- **ACTIVITY A**: From the passage on workplace misbehaviour, extract the words exactly as they appear, starting at "But the sad" and ending after "questionable business practices.".
- **ACTIVITY B**: Decide whether each statement agrees with the passage on workplace misbehaviour. Answer yes or no and quote the deciding words. (i) Some surveys suggest that more than half of all workers experience or directly witness workplace bullying. (ii) The "bad apples" theory looks to the organisation to explain misbehaviour. (iii) Volkswagen is named among the major banks forced to pay billions in fines.
(PAGE EXTRACT)
If you open a newspaper or turn on your favourite news show, it’s likely you’ll find a number of stories of misbehaviour in the workplace. Sexual harassment is rampant and most stories focus on people like Bill Cosby, Bill O’Reilly and Harvey Weinstein, the big names who leave a string of multi-million euro settlements in their wake.

But the sad truth is that this type of behaviour is widespread and common. About one-quarter of all women, and perhaps as many as 50 percent, will experience sexual harassment in the workplace sometime during their career. Abusive supervision and bullying are widespread. Some surveys suggest that more than half of all workers experience or directly witness workplace bullying.

In the last 20 years, a series of corporate scandals have rocked the business world. We’ve seen the collapse of such companies as Enron, WorldCom, Bear Stearns and Lehman Brothers as a result of financial irregularities. Major banks, including CitiBank and Wells Fargo, have been forced to pay billions in fines as a result of seemingly fraudulent practices. Major manufacturers, notably Volkswagen, are likely to be tied up in litigation for many years as a result of questionable business practices.

It is clear that many organisations have cultures or pursue strategies that make them particularly toxic. There are two competing explanations for misbehaviour in the workplace: bad apples or bad barrels. The “bad apples” theory ties misbehaviour to the individuals who engage in harassment, bullying, or dishonesty and looks for character flaws or distorted attitudes and beliefs as explanations for this behaviour. The “bad barrels” theory looks to the organisation to explain misbehaviour in the workplace. Many Silicon Valley start-ups are criticised for a “bro culture” that combines the worst aspects of a university frat-house with the arrogance of sudden wealth. Bro culture is characterised by immature, misogynistic, male-oriented behaviour. The only rule is “boys will be boys”, and misbehaviour is not only tolerated but often encouraged. Research on “bad barrels” has attempted to identify characteristics of organisations that make them particularly vulnerable to tolerating or even encouraging destructive behaviour.

The evidence is that both theories are partially true and that each approach might be useful for understanding particular problems in the workplace. First, many of the same characteristics that make people successful in organisations – confidence, willingness to take risks, leadership – can quickly morph into more sinister forms that are likely to lead to a wide range of abusive and damaging activity. If taken to extremes, confidence can turn into arrogance, the willingness to take risks becomes a lack of respect for social norms and leadership changes into a narcissistic need for power.
(End PAGE EXTRACT)
(LISTED ENTRIES)
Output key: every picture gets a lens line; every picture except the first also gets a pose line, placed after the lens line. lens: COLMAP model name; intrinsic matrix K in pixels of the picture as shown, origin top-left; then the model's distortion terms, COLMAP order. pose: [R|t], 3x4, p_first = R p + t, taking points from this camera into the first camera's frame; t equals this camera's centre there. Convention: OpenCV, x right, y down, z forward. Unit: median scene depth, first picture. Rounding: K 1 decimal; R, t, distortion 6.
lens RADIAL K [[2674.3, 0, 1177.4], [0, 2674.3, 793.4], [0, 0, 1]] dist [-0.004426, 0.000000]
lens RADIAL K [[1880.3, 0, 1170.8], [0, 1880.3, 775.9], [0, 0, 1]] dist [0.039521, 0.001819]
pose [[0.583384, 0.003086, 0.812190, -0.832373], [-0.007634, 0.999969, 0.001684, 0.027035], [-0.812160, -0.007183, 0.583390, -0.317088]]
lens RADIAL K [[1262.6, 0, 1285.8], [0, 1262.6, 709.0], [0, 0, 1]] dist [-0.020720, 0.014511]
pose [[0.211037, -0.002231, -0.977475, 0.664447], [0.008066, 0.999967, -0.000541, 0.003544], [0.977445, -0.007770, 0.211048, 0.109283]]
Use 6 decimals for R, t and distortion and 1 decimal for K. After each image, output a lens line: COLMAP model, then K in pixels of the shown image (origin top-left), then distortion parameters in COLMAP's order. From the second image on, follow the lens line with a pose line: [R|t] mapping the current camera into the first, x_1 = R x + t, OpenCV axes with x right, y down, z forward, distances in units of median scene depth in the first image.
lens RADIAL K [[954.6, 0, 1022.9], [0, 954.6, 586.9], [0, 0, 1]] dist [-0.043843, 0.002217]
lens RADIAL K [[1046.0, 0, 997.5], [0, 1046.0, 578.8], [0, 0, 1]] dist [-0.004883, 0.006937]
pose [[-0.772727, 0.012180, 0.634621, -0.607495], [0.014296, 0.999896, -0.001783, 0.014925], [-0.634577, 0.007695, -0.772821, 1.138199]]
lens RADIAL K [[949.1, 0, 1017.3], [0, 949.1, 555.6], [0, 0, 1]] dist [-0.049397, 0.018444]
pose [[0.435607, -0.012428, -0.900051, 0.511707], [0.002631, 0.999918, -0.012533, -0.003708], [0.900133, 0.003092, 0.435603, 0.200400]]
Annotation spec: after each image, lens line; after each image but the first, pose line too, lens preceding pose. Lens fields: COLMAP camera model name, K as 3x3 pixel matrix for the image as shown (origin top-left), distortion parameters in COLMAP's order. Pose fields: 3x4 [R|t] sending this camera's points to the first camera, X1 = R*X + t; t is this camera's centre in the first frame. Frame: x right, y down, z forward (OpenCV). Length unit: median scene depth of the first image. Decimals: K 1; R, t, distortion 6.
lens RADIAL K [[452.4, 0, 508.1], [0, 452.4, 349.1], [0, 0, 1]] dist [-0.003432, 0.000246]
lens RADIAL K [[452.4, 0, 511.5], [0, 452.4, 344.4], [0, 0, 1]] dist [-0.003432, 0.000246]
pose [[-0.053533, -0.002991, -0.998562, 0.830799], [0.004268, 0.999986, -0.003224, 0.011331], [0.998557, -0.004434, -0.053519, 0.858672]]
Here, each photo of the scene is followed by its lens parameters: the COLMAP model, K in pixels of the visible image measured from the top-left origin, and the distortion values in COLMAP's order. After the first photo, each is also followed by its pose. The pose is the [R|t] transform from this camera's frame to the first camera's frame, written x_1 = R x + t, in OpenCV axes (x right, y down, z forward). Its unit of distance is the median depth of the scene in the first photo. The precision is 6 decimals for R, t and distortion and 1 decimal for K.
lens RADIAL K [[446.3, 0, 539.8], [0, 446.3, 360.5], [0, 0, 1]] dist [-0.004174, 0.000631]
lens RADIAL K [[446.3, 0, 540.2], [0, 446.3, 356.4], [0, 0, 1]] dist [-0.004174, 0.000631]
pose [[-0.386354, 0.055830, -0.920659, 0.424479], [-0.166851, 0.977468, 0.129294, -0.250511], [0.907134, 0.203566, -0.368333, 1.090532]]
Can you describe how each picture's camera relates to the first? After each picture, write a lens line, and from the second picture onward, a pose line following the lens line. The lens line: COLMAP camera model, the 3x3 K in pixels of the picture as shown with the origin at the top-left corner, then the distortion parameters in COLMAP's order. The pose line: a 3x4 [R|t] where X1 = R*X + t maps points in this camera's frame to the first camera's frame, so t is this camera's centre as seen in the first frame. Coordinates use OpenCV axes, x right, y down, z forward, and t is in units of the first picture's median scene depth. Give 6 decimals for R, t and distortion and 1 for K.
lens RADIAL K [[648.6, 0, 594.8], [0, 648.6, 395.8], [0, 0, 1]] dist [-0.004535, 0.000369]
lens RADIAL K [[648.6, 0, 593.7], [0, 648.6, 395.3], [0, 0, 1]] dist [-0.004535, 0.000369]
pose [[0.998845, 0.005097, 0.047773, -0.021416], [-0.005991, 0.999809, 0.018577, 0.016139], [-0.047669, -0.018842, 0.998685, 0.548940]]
(End LISTED ENTRIES)
- **WRITTEN REPLY A**:
But the sad truth is that this type of behaviour is widespread and common. About one-quarter of all women, and perhaps as many as 50 percent, will experience sexual harassment in the workplace sometime during their career. Abusive supervision and bullying are widespread. Some surveys suggest that more than half of all workers experience or directly witness workplace bullying.

In the last 20 years, a series of corporate scandals have rocked the business world. We’ve seen the collapse of such companies as Enron, WorldCom, Bear Stearns and Lehman Brothers as a result of financial irregularities. Major banks, including CitiBank and Wells Fargo, have been forced to pay billions in fines as a result of seemingly fraudulent practices. Major manufacturers, notably Volkswagen, are likely to be tied up in litigation for many years as a result of questionable business practices.

- **WRITTEN REPLY B**:
(i) Yes: "Some surveys suggest that more than half of all workers experience or directly witness workplace bullying."
(ii) No: "The “bad apples” theory ties misbehaviour to the individuals who engage in harassment, bullying, or dishonesty" and "The “bad barrels” theory looks to the organisation to explain misbehaviour in the workplace."
(iii) No: "Major manufacturers, notably Volkswagen, are likely to be tied up in litigation for many years as a result of questionable business practices."